THE TASK
In the listing, from the line containing "pose: elev=241.7 azim=230.4" through the end, inclusive, change every "pose" to "camera" and write out only those lines, with all else kept the same.

(Dataset items)
# # #
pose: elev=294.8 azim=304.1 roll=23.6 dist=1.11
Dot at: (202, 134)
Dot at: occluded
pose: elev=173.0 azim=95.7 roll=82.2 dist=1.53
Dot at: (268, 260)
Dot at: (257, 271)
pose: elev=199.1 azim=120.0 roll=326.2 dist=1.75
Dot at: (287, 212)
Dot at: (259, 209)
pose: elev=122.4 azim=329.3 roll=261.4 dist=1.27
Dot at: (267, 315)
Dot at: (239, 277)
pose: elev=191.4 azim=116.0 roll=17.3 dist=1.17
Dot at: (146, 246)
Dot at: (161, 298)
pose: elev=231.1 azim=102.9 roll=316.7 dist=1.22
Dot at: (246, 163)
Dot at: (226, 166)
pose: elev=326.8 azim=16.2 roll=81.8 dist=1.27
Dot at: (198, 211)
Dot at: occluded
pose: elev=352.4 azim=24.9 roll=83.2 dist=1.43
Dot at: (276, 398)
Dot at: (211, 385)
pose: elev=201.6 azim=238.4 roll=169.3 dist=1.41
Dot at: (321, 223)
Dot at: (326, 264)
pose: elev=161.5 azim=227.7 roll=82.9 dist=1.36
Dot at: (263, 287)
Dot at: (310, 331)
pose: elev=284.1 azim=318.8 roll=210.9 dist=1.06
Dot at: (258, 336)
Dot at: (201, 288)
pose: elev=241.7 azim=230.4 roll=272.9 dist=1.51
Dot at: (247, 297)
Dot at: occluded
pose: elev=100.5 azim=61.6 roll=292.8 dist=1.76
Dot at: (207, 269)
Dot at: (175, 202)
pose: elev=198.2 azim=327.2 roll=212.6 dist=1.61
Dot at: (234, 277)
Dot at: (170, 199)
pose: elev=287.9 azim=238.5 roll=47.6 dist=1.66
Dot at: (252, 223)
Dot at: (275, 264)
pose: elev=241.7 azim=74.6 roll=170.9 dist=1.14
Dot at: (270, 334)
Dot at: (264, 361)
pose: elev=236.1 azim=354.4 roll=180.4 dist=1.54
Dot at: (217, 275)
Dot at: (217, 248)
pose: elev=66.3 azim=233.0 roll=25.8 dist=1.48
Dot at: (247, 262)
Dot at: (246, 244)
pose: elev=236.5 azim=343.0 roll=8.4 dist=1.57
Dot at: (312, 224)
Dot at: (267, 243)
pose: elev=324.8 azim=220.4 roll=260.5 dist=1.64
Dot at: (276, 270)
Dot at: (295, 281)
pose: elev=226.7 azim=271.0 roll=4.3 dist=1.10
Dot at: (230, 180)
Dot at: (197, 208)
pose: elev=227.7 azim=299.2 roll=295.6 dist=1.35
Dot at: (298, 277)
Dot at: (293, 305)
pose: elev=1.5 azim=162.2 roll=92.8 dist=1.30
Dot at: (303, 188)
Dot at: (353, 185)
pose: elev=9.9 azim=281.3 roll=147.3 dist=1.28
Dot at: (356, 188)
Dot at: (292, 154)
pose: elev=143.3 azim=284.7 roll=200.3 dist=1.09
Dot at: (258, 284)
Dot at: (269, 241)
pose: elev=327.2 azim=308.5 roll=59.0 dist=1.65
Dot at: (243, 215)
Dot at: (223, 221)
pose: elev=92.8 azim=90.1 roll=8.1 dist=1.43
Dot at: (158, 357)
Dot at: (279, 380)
# # #
SOLUTION FOR THIS TASK
camera: elev=241.7 azim=230.4 roll=272.9 dist=1.51
Dot at: (247, 297)
Dot at: occluded
camera: elev=100.5 azim=61.6 roll=292.8 dist=1.76
Dot at: (207, 269)
Dot at: (175, 202)
camera: elev=198.2 azim=327.2 roll=212.6 dist=1.61
Dot at: (234, 277)
Dot at: (170, 199)
camera: elev=287.9 azim=238.5 roll=47.6 dist=1.66
Dot at: (252, 223)
Dot at: (275, 264)
camera: elev=241.7 azim=74.6 roll=170.9 dist=1.14
Dot at: (270, 334)
Dot at: (264, 361)
camera: elev=236.1 azim=354.4 roll=180.4 dist=1.54
Dot at: (217, 275)
Dot at: (217, 248)
camera: elev=66.3 azim=233.0 roll=25.8 dist=1.48
Dot at: (247, 262)
Dot at: (246, 244)
camera: elev=236.5 azim=343.0 roll=8.4 dist=1.57
Dot at: (312, 224)
Dot at: (267, 243)
camera: elev=324.8 azim=220.4 roll=260.5 dist=1.64
Dot at: (276, 270)
Dot at: (295, 281)
camera: elev=226.7 azim=271.0 roll=4.3 dist=1.10
Dot at: (230, 180)
Dot at: (197, 208)
camera: elev=227.7 azim=299.2 roll=295.6 dist=1.35
Dot at: (298, 277)
Dot at: (293, 305)
camera: elev=1.5 azim=162.2 roll=92.8 dist=1.30
Dot at: (303, 188)
Dot at: (353, 185)
camera: elev=9.9 azim=281.3 roll=147.3 dist=1.28
Dot at: (356, 188)
Dot at: (292, 154)
camera: elev=143.3 azim=284.7 roll=200.3 dist=1.09
Dot at: (258, 284)
Dot at: (269, 241)
camera: elev=327.2 azim=308.5 roll=59.0 dist=1.65
Dot at: (243, 215)
Dot at: (223, 221)
camera: elev=92.8 azim=90.1 roll=8.1 dist=1.43
Dot at: (158, 357)
Dot at: (279, 380)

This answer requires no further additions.